▶ _WHAT TO WORK ON_: Reprint the entries without altering anything.

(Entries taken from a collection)
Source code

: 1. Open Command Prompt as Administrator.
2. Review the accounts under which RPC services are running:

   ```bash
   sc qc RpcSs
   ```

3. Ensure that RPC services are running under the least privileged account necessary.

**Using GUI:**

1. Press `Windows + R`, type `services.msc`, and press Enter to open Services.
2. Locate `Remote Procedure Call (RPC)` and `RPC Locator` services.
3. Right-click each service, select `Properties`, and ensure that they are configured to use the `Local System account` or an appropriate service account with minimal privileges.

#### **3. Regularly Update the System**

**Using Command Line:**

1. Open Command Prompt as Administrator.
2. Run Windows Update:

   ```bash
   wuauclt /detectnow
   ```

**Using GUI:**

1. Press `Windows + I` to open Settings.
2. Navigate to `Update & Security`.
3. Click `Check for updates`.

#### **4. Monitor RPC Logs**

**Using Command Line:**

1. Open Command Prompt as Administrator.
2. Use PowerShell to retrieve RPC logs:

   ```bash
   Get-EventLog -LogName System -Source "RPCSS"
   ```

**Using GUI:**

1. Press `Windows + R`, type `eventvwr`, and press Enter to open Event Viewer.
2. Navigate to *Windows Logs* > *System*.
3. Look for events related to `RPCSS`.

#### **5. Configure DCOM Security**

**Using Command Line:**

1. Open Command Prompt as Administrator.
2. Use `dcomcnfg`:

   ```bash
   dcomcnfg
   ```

▶ _ANSWER SPACE_:
Source code

: 1. Open Command Prompt as Administrator.
2. Review the accounts under which RPC services are running:

   ```bash
   sc qc RpcSs
   ```

3. Ensure that RPC services are running under the least privileged account necessary.

**Using GUI:**

1. Press `Windows + R`, type `services.msc`, and press Enter to open Services.
2. Locate `Remote Procedure Call (RPC)` and `RPC Locator` services.
3. Right-click each service, select `Properties`, and ensure that they are configured to use the `Local System account` or an appropriate service account with minimal privileges.

#### **3. Regularly Update the System**

**Using Command Line:**

1. Open Command Prompt as Administrator.
2. Run Windows Update:

   ```bash
   wuauclt /detectnow
   ```

**Using GUI:**

1. Press `Windows + I` to open Settings.
2. Navigate to `Update & Security`.
3. Click `Check for updates`.

#### **4. Monitor RPC Logs**

**Using Command Line:**

1. Open Command Prompt as Administrator.
2. Use PowerShell to retrieve RPC logs:

   ```bash
   Get-EventLog -LogName System -Source "RPCSS"
   ```

**Using GUI:**

1. Press `Windows + R`, type `eventvwr`, and press Enter to open Event Viewer.
2. Navigate to *Windows Logs* > *System*.
3. Look for events related to `RPCSS`.

#### **5. Configure DCOM Security**

**Using Command Line:**

1. Open Command Prompt as Administrator.
2. Use `dcomcnfg`:

   ```bash
   dcomcnfg
   ```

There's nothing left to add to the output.